6 Untouched and Open Questions

We have started to study the properties of Boolean kernels of the family of context-free languages. Since little is known about kernels, many questions and problems remain open or untouched. Exemplarily, we mention some of them: (1) Is there a Boolean kernel \(\kappa \in {{\,\mathrm{\gamma }\,}}_{{\text {BOOL}}}(\mathrm {CFL})\) that is closed under reversal or are all these kernels non-closed under reversal? (2) Further non-trivial closure properties of kernels are of natural interest. (3) A machine characterization of the complementation kernel of the context-free languages in terms of self-verifying pushdown automata is known [2]. Basically, the characterization is given by a machine for the underlying language family, where the acceptance condition is modified.
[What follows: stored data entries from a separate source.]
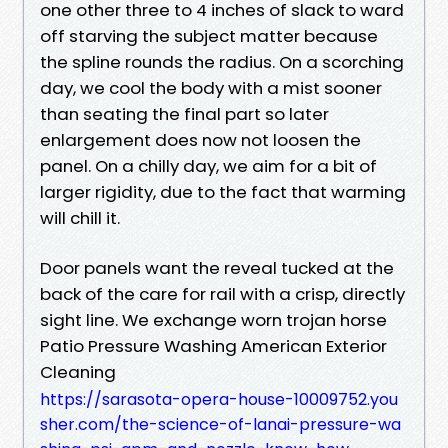
one other three to 4 inches of slack to ward
off starving the subject matter because
the spline rounds the radius. On a scorching
day, we cool the body with a mist sooner
than seating the final part so later
enlargement does now not loosen the
panel. On a chilly day, we aim for a bit of
larger rigidity, due to the fact that warming
will chill it.
Door panels want the reveal tucked at the
back of the care for rail with a crisp, directly
sight line. We exchange worn trojan horse
Patio Pressure Washing American Exterior
Cleaning
https://sarasota-opera-house-10009752.you
sher.com/the-science-of-lanai-pressure-wa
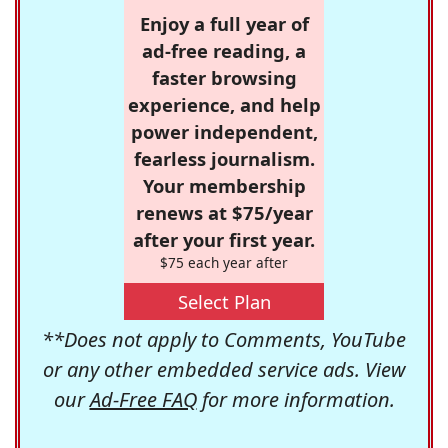
Enjoy a full year of
ad-free reading, a
faster browsing
experience, and help
power independent,
fearless journalism.
Your membership
renews at $75/year
after your first year.
$75 each year after
Select Plan
**Does not apply to Comments, YouTube
or any other embedded service ads. View
our
Ad-Free FAQ
for more information.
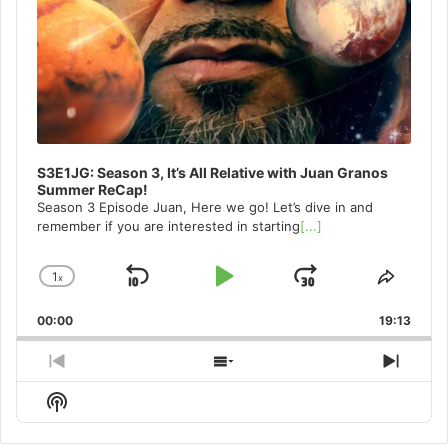
S3E1JG: Season 3, It’s All Relative with Juan Granos
Summer ReCap!
Season 3 Episode Juan, Here we go! Let’s dive in and
remember if you are interested in starting
[...]
1
x
Skip
Play
Jump
Change
Share
Playback
This
Backward
Pause
Forward
00:00
Rate
19:13
Episo
Previous
Show
Next
Episode
Episodes
Episo
Show
List
Podcast
Information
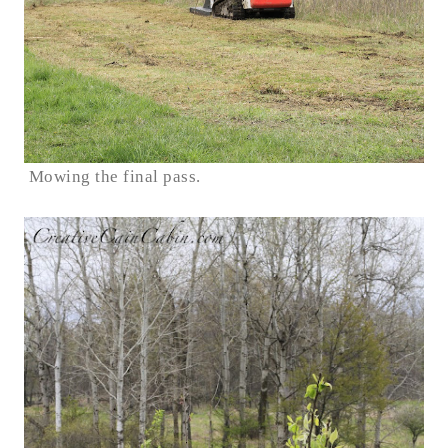
Mowing the final pass.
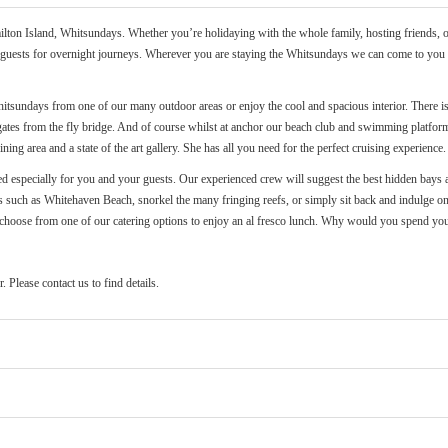
ton Island, Whitsundays. Whether you’re holidaying with the whole family, hosting friends, or 
r 8 guests for overnight journeys. Wherever you are staying the Whitsundays we can come to you -
tsundays from one of our many outdoor areas or enjoy the cool and spacious interior. There is 
gates from the fly bridge. And of course whilst at anchor our beach club and swimming platform
ing area and a state of the art gallery. She has all you need for the perfect cruising experience.
ated especially for you and your guests. Our experienced crew will suggest the best hidden bays 
 such as Whitehaven Beach, snorkel the many fringing reefs, or simply sit back and indulge on b
on choose from one of our catering options to enjoy an al fresco lunch. Why would you spend yo
 Please contact us to find details.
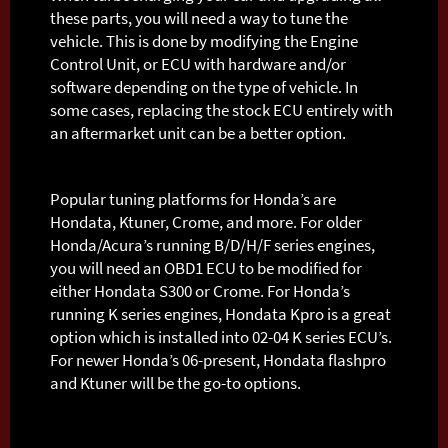
these parts, you will need a way to tune the
vehicle. This is done by modifying the Engine
Control Unit, or ECU with hardware and/or
software depending on the type of vehicle. In
some cases, replacing the stock ECU entirely with
an aftermarket unit can be a better option.
Popular tuning platforms for Honda’s are
Hondata, Ktuner, Crome, and more. For older
Honda/Acura’s running B/D/H/F series engines,
you will need an OBD1 ECU to be modified for
either Hondata S300 or Crome. For Honda’s
running K series engines, Hondata Kpro is a great
option which is installed into 02-04 K series ECU’s.
For newer Honda’s 06-present, Hondata flashpro
and Ktuner will be the go-to options.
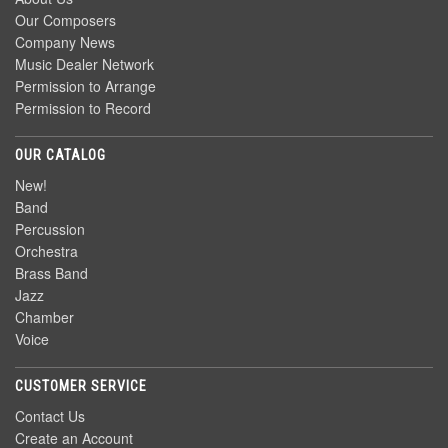
Our Composers
Company News
Music Dealer Network
Permission to Arrange
Permission to Record
OUR CATALOG
New!
Band
Percussion
Orchestra
Brass Band
Jazz
Chamber
Voice
CUSTOMER SERVICE
Contact Us
Create an Account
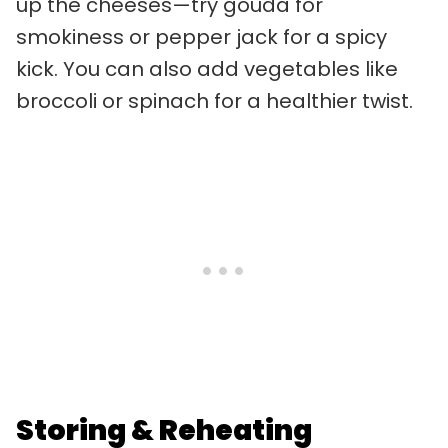
up the cheeses—try gouda for
smokiness or pepper jack for a spicy
kick. You can also add vegetables like
broccoli or spinach for a healthier twist.
Storing & Reheating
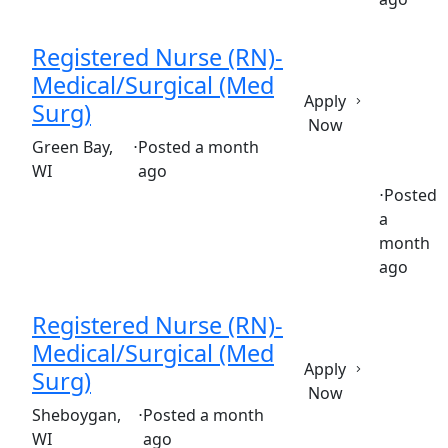
Registered Nurse (RN)-
Medical/Surgical (Med
Apply
Surg)
Now
(Requisition ID: c381_365_R1036971)
Green Bay,
⋅
Posted a month
WI
ago
⋅
Posted
a
Full time
$36.50-$55.50/hour
st. mary's hospital
month
ago
Registered Nurse (RN)-
Medical/Surgical (Med
Apply
Surg)
Now
(Requisition ID: c381_365_R1035902)
Sheboygan,
⋅
Posted a month
WI
ago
Are there machine characterizations of other kernels? (4) In [5] an improved version of Earley’s algorithm is adapted to context-free grammars which are extended by complement and intersection operators retaining cubic behavior. More generally, in [11] so-called conjunctive and Boolean grammars are studied. Can these techniques be applied to sub-families of context-free languages in order to find characterizations of kernels? (5) Alternative characterizations of kernels could be generators, where a generator is some smallest set of languages whose closure under certain operations is the kernel. Based on a generator, the languages in the kernel could be represented as expressions.